→ **Problem description**: At the line containing "vasemmimmaksesipakaan", begin repeating lines exactly, and stop only after the final line of the records below.

╭─ Exercise inputs

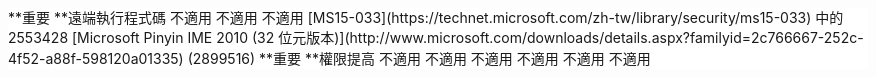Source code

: </td>
<td style="border:1px solid black;">
**重要  
**遠端執行程式碼

</td>
<td style="border:1px solid black;">
不適用

</td>
<td style="border:1px solid black;">
不適用

</td>
<td style="border:1px solid black;">
不適用

</td>
<td style="border:1px solid black;">
[MS15-033](https://technet.microsoft.com/zh-tw/library/security/ms15-033) 中的 2553428

</td>
</tr>
<tr>
<td style="border:1px solid black;">
[Microsoft Pinyin IME 2010 (32 位元版本)](http://www.microsoft.com/downloads/details.aspx?familyid=2c766667-252c-4f52-a88f-598120a01335)  
(2899516)

</td>
<td style="border:1px solid black;">
**重要  
**權限提高

</td>
<td style="border:1px solid black;">
不適用

</td>
<td style="border:1px solid black;">
不適用

</td>
<td style="border:1px solid black;">
不適用

</td>
<td style="border:1px solid black;">
不適用

</td>
<td style="border:1px solid black;">
不適用

</td>
<td style="border:1px solid black;">
不適用
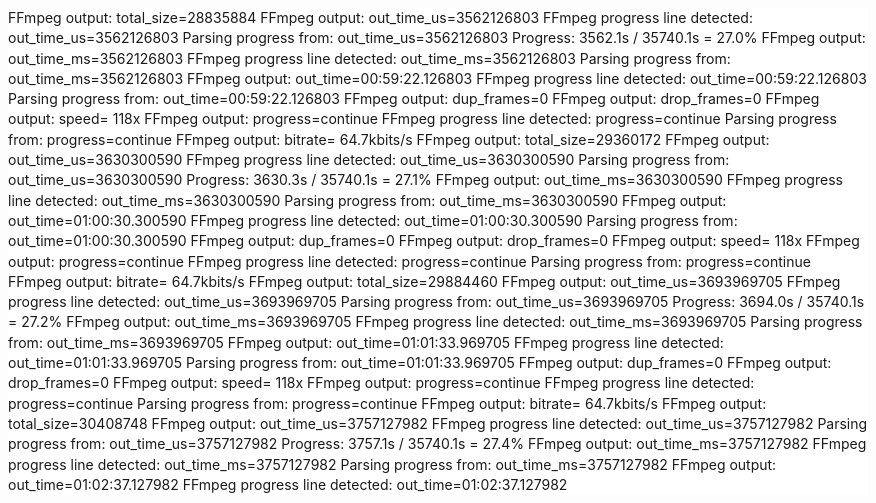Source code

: FFmpeg output: total_size=28835884
FFmpeg output: out_time_us=3562126803
FFmpeg progress line detected: out_time_us=3562126803
Parsing progress from: out_time_us=3562126803
Progress: 3562.1s / 35740.1s = 27.0%
FFmpeg output: out_time_ms=3562126803
FFmpeg progress line detected: out_time_ms=3562126803
Parsing progress from: out_time_ms=3562126803
FFmpeg output: out_time=00:59:22.126803
FFmpeg progress line detected: out_time=00:59:22.126803
Parsing progress from: out_time=00:59:22.126803
FFmpeg output: dup_frames=0
FFmpeg output: drop_frames=0
FFmpeg output: speed= 118x
FFmpeg output: progress=continue
FFmpeg progress line detected: progress=continue
Parsing progress from: progress=continue
FFmpeg output: bitrate=  64.7kbits/s
FFmpeg output: total_size=29360172
FFmpeg output: out_time_us=3630300590
FFmpeg progress line detected: out_time_us=3630300590
Parsing progress from: out_time_us=3630300590
Progress: 3630.3s / 35740.1s = 27.1%
FFmpeg output: out_time_ms=3630300590
FFmpeg progress line detected: out_time_ms=3630300590
Parsing progress from: out_time_ms=3630300590
FFmpeg output: out_time=01:00:30.300590
FFmpeg progress line detected: out_time=01:00:30.300590
Parsing progress from: out_time=01:00:30.300590
FFmpeg output: dup_frames=0
FFmpeg output: drop_frames=0
FFmpeg output: speed= 118x
FFmpeg output: progress=continue
FFmpeg progress line detected: progress=continue
Parsing progress from: progress=continue
FFmpeg output: bitrate=  64.7kbits/s
FFmpeg output: total_size=29884460
FFmpeg output: out_time_us=3693969705
FFmpeg progress line detected: out_time_us=3693969705
Parsing progress from: out_time_us=3693969705
Progress: 3694.0s / 35740.1s = 27.2%
FFmpeg output: out_time_ms=3693969705
FFmpeg progress line detected: out_time_ms=3693969705
Parsing progress from: out_time_ms=3693969705
FFmpeg output: out_time=01:01:33.969705
FFmpeg progress line detected: out_time=01:01:33.969705
Parsing progress from: out_time=01:01:33.969705
FFmpeg output: dup_frames=0
FFmpeg output: drop_frames=0
FFmpeg output: speed= 118x
FFmpeg output: progress=continue
FFmpeg progress line detected: progress=continue
Parsing progress from: progress=continue
FFmpeg output: bitrate=  64.7kbits/s
FFmpeg output: total_size=30408748
FFmpeg output: out_time_us=3757127982
FFmpeg progress line detected: out_time_us=3757127982
Parsing progress from: out_time_us=3757127982
Progress: 3757.1s / 35740.1s = 27.4%
FFmpeg output: out_time_ms=3757127982
FFmpeg progress line detected: out_time_ms=3757127982
Parsing progress from: out_time_ms=3757127982
FFmpeg output: out_time=01:02:37.127982
FFmpeg progress line detected: out_time=01:02:37.127982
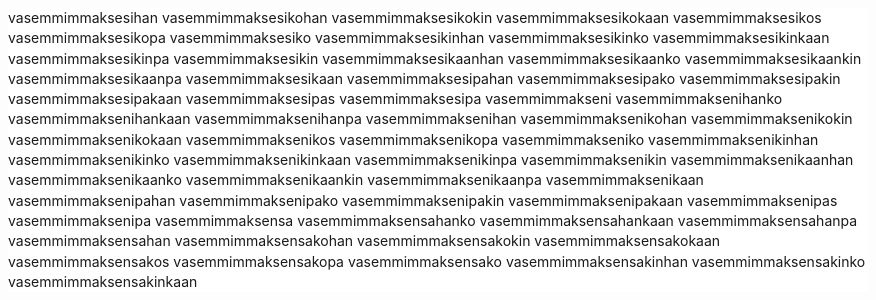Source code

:vasemmimmaksesihan
vasemmimmaksesikohan
vasemmimmaksesikokin
vasemmimmaksesikokaan
vasemmimmaksesikos
vasemmimmaksesikopa
vasemmimmaksesiko
vasemmimmaksesikinhan
vasemmimmaksesikinko
vasemmimmaksesikinkaan
vasemmimmaksesikinpa
vasemmimmaksesikin
vasemmimmaksesikaanhan
vasemmimmaksesikaanko
vasemmimmaksesikaankin
vasemmimmaksesikaanpa
vasemmimmaksesikaan
vasemmimmaksesipahan
vasemmimmaksesipako
vasemmimmaksesipakin
vasemmimmaksesipakaan
vasemmimmaksesipas
vasemmimmaksesipa
vasemmimmakseni
vasemmimmaksenihanko
vasemmimmaksenihankaan
vasemmimmaksenihanpa
vasemmimmaksenihan
vasemmimmaksenikohan
vasemmimmaksenikokin
vasemmimmaksenikokaan
vasemmimmaksenikos
vasemmimmaksenikopa
vasemmimmakseniko
vasemmimmaksenikinhan
vasemmimmaksenikinko
vasemmimmaksenikinkaan
vasemmimmaksenikinpa
vasemmimmaksenikin
vasemmimmaksenikaanhan
vasemmimmaksenikaanko
vasemmimmaksenikaankin
vasemmimmaksenikaanpa
vasemmimmaksenikaan
vasemmimmaksenipahan
vasemmimmaksenipako
vasemmimmaksenipakin
vasemmimmaksenipakaan
vasemmimmaksenipas
vasemmimmaksenipa
vasemmimmaksensa
vasemmimmaksensahanko
vasemmimmaksensahankaan
vasemmimmaksensahanpa
vasemmimmaksensahan
vasemmimmaksensakohan
vasemmimmaksensakokin
vasemmimmaksensakokaan
vasemmimmaksensakos
vasemmimmaksensakopa
vasemmimmaksensako
vasemmimmaksensakinhan
vasemmimmaksensakinko
vasemmimmaksensakinkaan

╰─

→ **Response to the task**:
vasemmimmaksesipakaan
vasemmimmaksesipas
vasemmimmaksesipa
vasemmimmakseni
vasemmimmaksenihanko
vasemmimmaksenihankaan
vasemmimmaksenihanpa
vasemmimmaksenihan
vasemmimmaksenikohan
vasemmimmaksenikokin
vasemmimmaksenikokaan
vasemmimmaksenikos
vasemmimmaksenikopa
vasemmimmakseniko
vasemmimmaksenikinhan
vasemmimmaksenikinko
vasemmimmaksenikinkaan
vasemmimmaksenikinpa
vasemmimmaksenikin
vasemmimmaksenikaanhan
vasemmimmaksenikaanko
vasemmimmaksenikaankin
vasemmimmaksenikaanpa
vasemmimmaksenikaan
vasemmimmaksenipahan
vasemmimmaksenipako
vasemmimmaksenipakin
vasemmimmaksenipakaan
vasemmimmaksenipas
vasemmimmaksenipa
vasemmimmaksensa
vasemmimmaksensahanko
vasemmimmaksensahankaan
vasemmimmaksensahanpa
vasemmimmaksensahan
vasemmimmaksensakohan
vasemmimmaksensakokin
vasemmimmaksensakokaan
vasemmimmaksensakos
vasemmimmaksensakopa
vasemmimmaksensako
vasemmimmaksensakinhan
vasemmimmaksensakinko
vasemmimmaksensakinkaan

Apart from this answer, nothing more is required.